I'm just not sure how to transform this into a multi-hot encoded feature in tensorflow. I'm trying to get something similar to MultiLabelBinarizer in sklearn ideally.
I think this is sort of related but not quite what i need.
So say i have data like:
id,post_tag
1,[oscars,brad-pitt,awards]
2,[oscars,film,reviews]
3,[matt-damon,bourne]
I want to featurize it, as part of preprocessing within tensorflow, as:
id,post_tag_oscars,post_tag_brad_pitt,post_tag_awards,post_tag_film,post_tag_reviews,post_tag_matt_damon,post_tag_bourne
1,1,1,1,0,0,0,0
2,1,0,0,1,1,0,0
3,0,0,0,0,0,1,1
Update
If i have post_tag_list be a string like "oscars,brad-pitt,awards" in the input csv. And if i try then do:
INPUT_COLUMNS = [
...
tf.contrib.lookup.HashTable(tf.contrib.lookup.KeyValueTensorInitializer('post_tag_list',
tf.range(0, 10, dtype=tf.int64),
tf.string, tf.int64),
default_value=10, name='post_tag_list'),
...]
I get this error:
Traceback (most recent call last):
File "/usr/lib/python2.7/runpy.py", line 174, in _run_module_as_main
"__main__", fname, loader, pkg_name)
File "/usr/lib/python2.7/runpy.py", line 72, in _run_code
exec code in run_globals
File "/home/andrew_maguire/localDev/codeBase/pmc-analytical-data-mart/clickmodel/trainer/task.py", line 4, in <module>
import model
File "trainer/model.py", line 49, in <module>
default_value=10, name='post_tag_list'),
File "/usr/local/lib/python2.7/dist-packages/tensorflow/python/ops/lookup_ops.py", line 276, in __init__
super(HashTable, self).__init__(table_ref, default_value, initializer)

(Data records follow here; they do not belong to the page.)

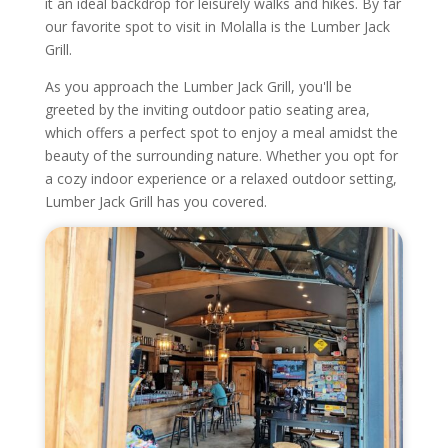
it an ideal backdrop for leisurely walks and hikes. By far
our favorite spot to visit in Molalla is the Lumber Jack
Grill.
As you approach the Lumber Jack Grill, you'll be
greeted by the inviting outdoor patio seating area,
which offers a perfect spot to enjoy a meal amidst the
beauty of the surrounding nature. Whether you opt for
a cozy indoor experience or a relaxed outdoor setting,
Lumber Jack Grill has you covered.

File "/usr/local/lib/python2.7/dist-packages/tensorflow/python/ops/lookup_ops.py", line 162, in __init__
self._init = initializer.initialize(self)
File "/usr/local/lib/python2.7/dist-packages/tensorflow/python/ops/lookup_ops.py", line 348, in initialize
table.table_ref, self._keys, self._values, name=scope)
File "/usr/local/lib/python2.7/dist-packages/tensorflow/python/ops/gen_lookup_ops.py", line 205, in _initialize_table_v2
values=values, name=name)
File "/usr/local/lib/python2.7/dist-packages/tensorflow/python/framework/op_def_library.py", line 767, in apply_op
op_def=op_def)
File "/usr/local/lib/python2.7/dist-packages/tensorflow/python/framework/ops.py", line 2632, in create_op
set_shapes_for_outputs(ret)
File "/usr/local/lib/python2.7/dist-packages/tensorflow/python/framework/ops.py", line 1911, in set_shapes_for_outputs
shapes = shape_func(op)
File "/usr/local/lib/python2.7/dist-packages/tensorflow/python/framework/ops.py", line 1861, in call_with_requiring
return call_cpp_shape_fn(op, require_shape_fn=True)
File "/usr/local/lib/python2.7/dist-packages/tensorflow/python/framework/common_shapes.py", line 595, in call_cpp_shape_fn
require_shape_fn)
File "/usr/local/lib/python2.7/dist-packages/tensorflow/python/framework/common_shapes.py", line 659, in _call_cpp_shape_fn_impl
raise ValueError(err.message)
ValueError: Shape must be rank 1 but is rank 0 for 'key_value_init' (op: 'InitializeTableV2') with input shapes: [], [], [10].
If i was to pad each post_tag_list to be like "oscars,brad-pitt,awards,OTHER,OTHER,OTHER,OTHER,OTHER,OTHER,OTHER" so it's always 10 long. Would that be a potential solution here.
Or do i need to in some way know the size of all post tags i might ever be passing in here (kinda ill defined as new ones created all the time).